Das Bundesfinanzgericht hat durch den Richter Mag. Walter Aiglsdorfer in der Beschwerdesache Bf, über die Beschwerde vom gegen die Bescheide der belangten Behörde vom und (St.Nr. xxx), hinsichtlich Wiederaufnahme der Verfahren betreffend Einkommensteuer (Arbeitnehmerveranlagung) 2014 und 2015, Einkommensteuer 2014 und 2015 sowie Festsetzung von Anspruchszinsen 2015

I) zu Recht erkannt: 

Der Beschwerde gegen die Bescheide betreffend Wiederaufnahme der Verfahrens hinsichtlich Einkommensteuer 2014 und 2015 wird gemäß § 279 BAO Folge gegeben.
Die angefochenten Bescheide werden - ersatzlos - aufgehoben.
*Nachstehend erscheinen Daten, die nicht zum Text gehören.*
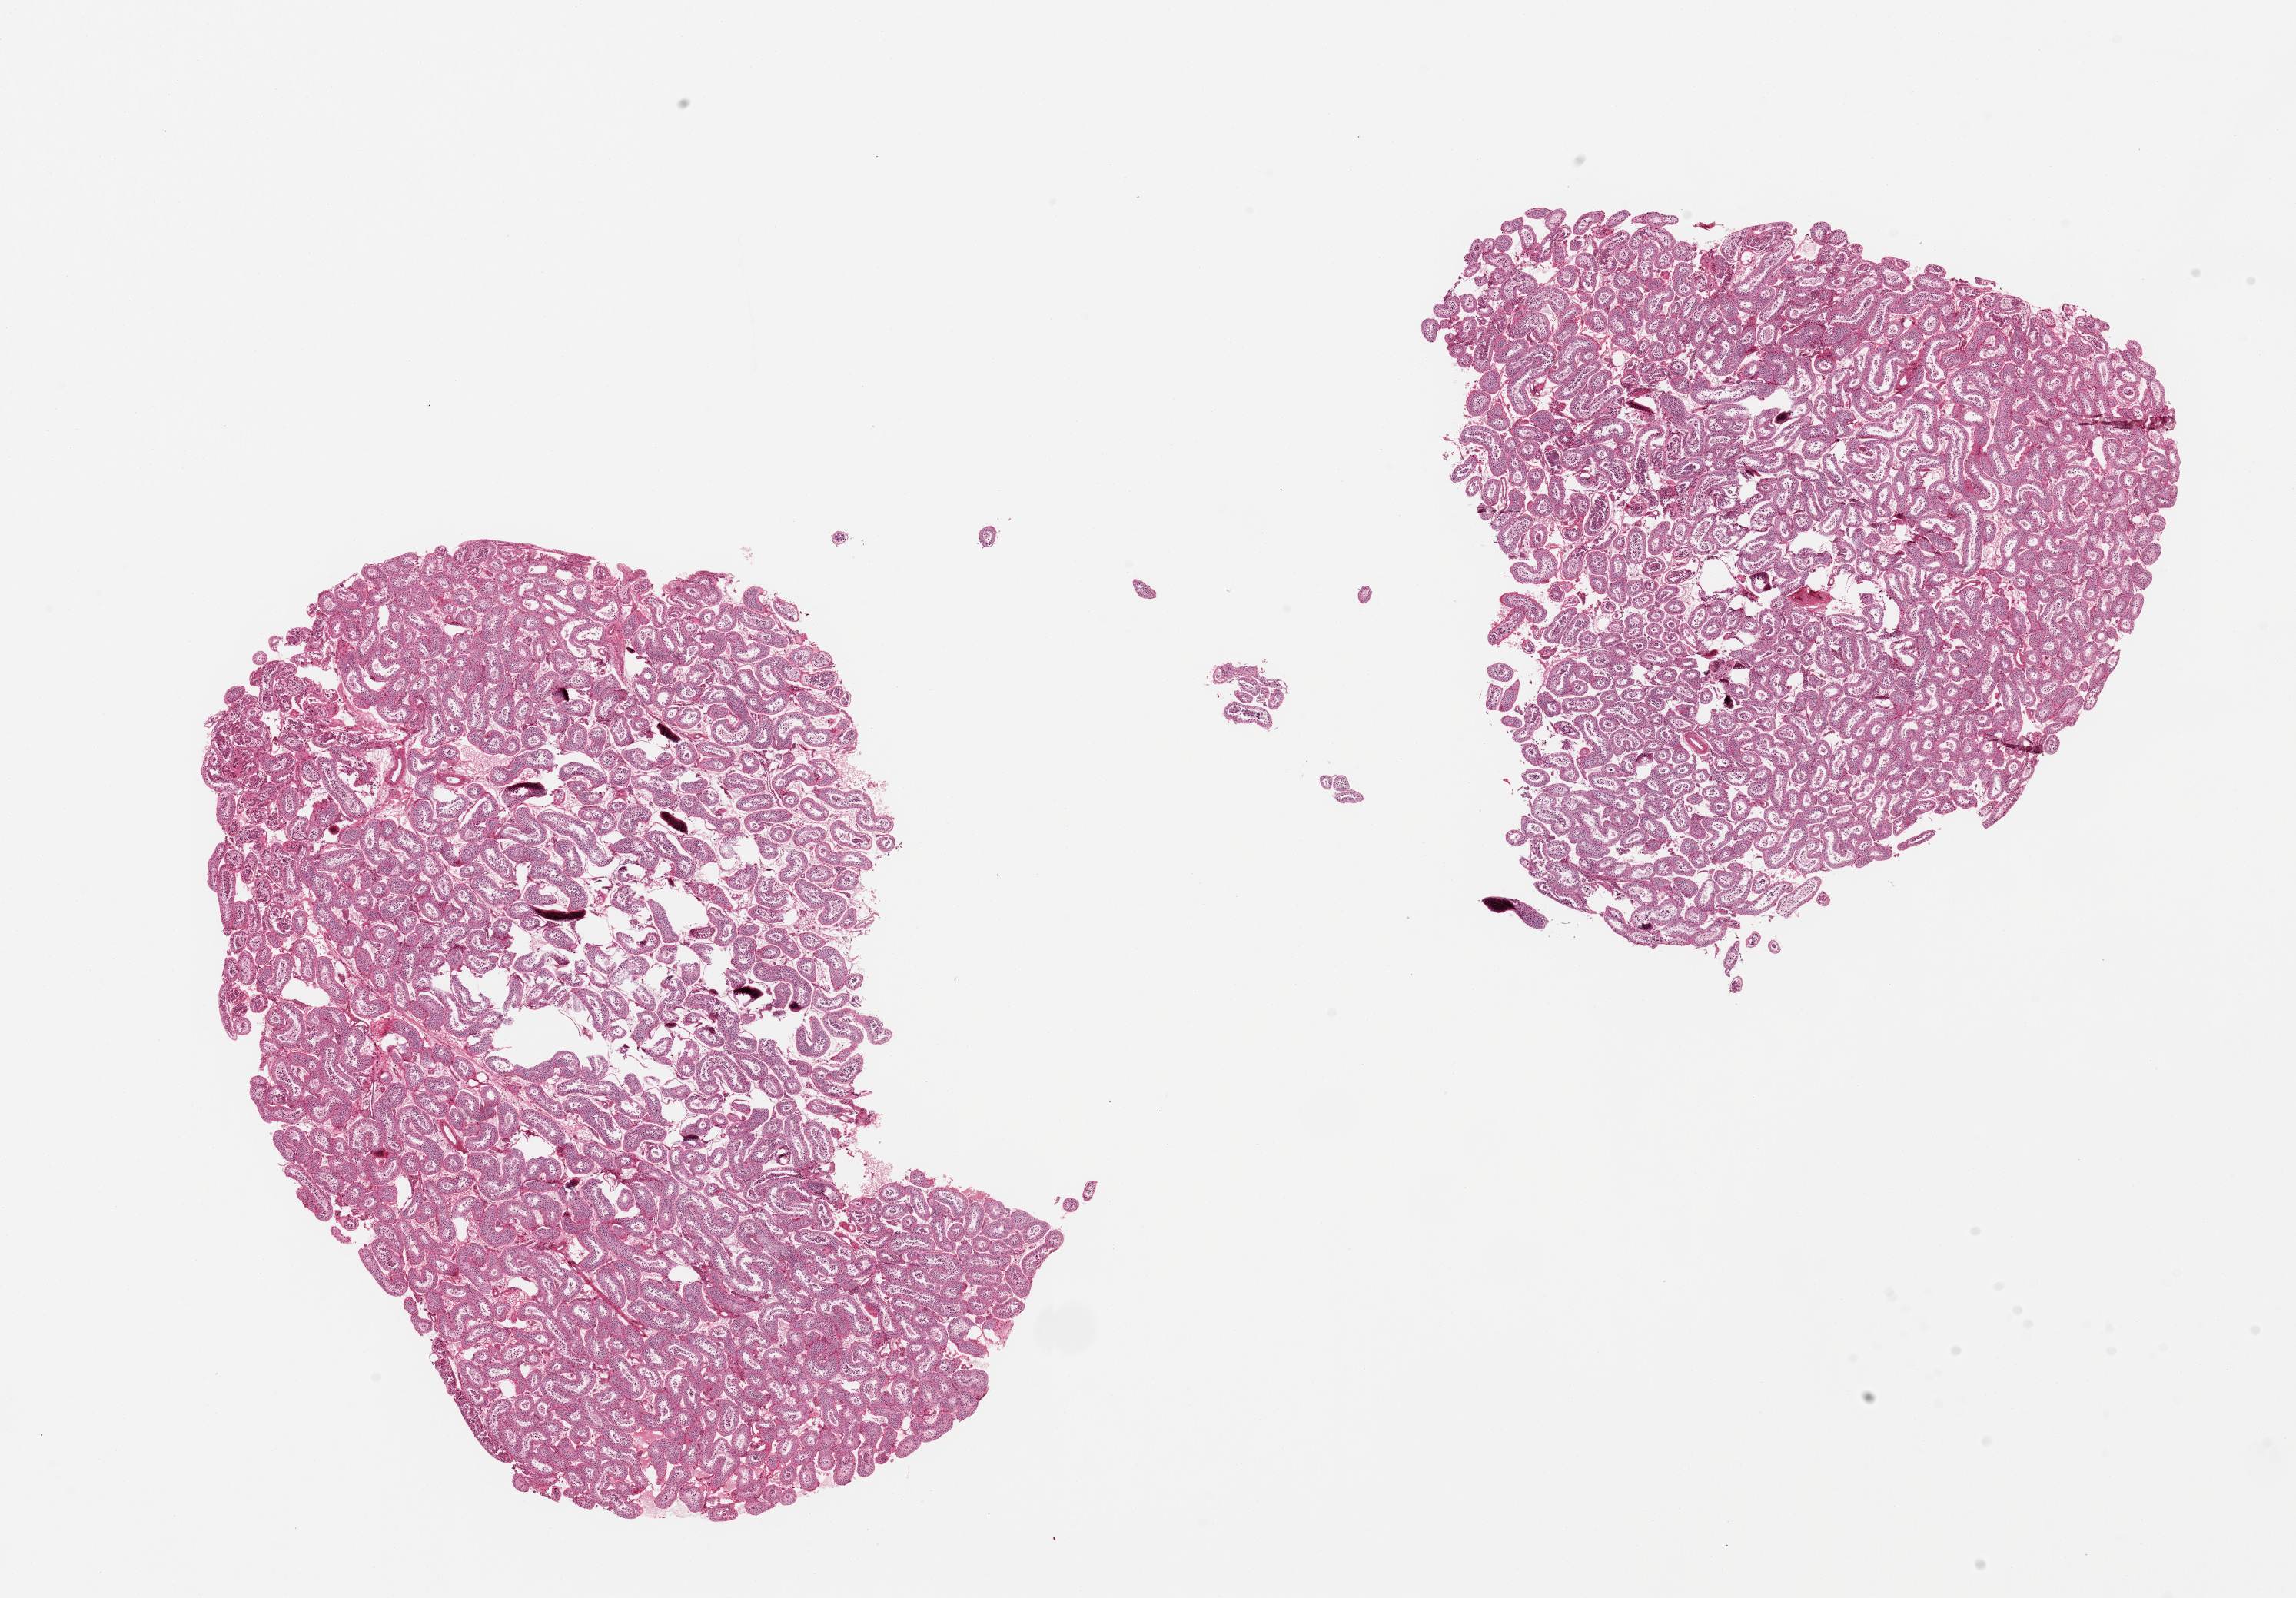
Whole-slide image, hematoxylin and eosin (H&E) stain, low-resolution overview of the scanned area, about 23.6 x 16.4 mm (slide scanned at 20x); PAXgene-fixed paraffin-embedded (PFPE) section; section of testis (target tissue); donor tissue sample. Male donor.
- review note (as recorded): 2 pieces ~10x8mm. Spermatogenesis markedly reduced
Die Beschwerde gegen den Bescheid betreffend Festsetzung von Anspruchszinsen 20015 wird gemäß § 279 BAO als unbegründet abgewiesen.

Gegen dieses Erkenntnis ist eine Revision an den Vewaltungsgerichtshof nach Art. 133 Abs. 4 Bundes-VErfassungesgesetz (B-BG) nicht zulässig.

II) beschlossen:

Die Beschwerde gegen die Einkommensteuerbescheide 2014 und 2015 wird gemäß § 261 Abs. 2 BAO als gegenstandslos erklärt.

Gegen diesen Beschluss ist eine Revision an den Verwaltungsgerichtshof nach Art. 133 Abs. 4 Bundes-Verfassungsgesetz (B-VG) nichtzulässig.

 
Entscheidungsgründe

Der Beschwerdeführer war in den Jahren 2014 und 2015 bei der Firma A C KG, deren Geschäftszweig laut Firmenbuch in Innen- und Außenputzarbeiten bestand, als Arbeiter beschäftigt.

Anlässlich einer Hausdurchsuchung am bei der Firma A C KG wurden Unterlagen sichergestellt, aus denen hervorging, dass in den Jahren 2014 und 2015 unter anderem auch an den Beschwerdeführer Schwarzzahlungen für geleistete „Übermeter“ geflossen waren. Der Geschäftsführer der Arbeitgeberin des Beschwerdeführers war bei seiner Vernehmung voll geständig und gab zu, diese Zahlungen nicht über das Lohnkonto abgerechnet zu haben. In der Anklageschrift vom erhob die Staatsanwaltschaft Anklage wegen Hinterziehung von Lohnabgaben durch Schwarzzahlungen für „Übermeter“. Im Urteil vom Dat1 folgte das Gericht der Anklage und erkannte den steuerlich verantwortlichen Geschäftsführer der A C KG der Abgabenhinterziehung für schuldig, indem er unter anderem eine Verkürzung von Lohnabgaben für die Zeiträume 1/2012 bis 12/2015 in der Höhe von insgesamt 263.834,99 € bewirkt hatte.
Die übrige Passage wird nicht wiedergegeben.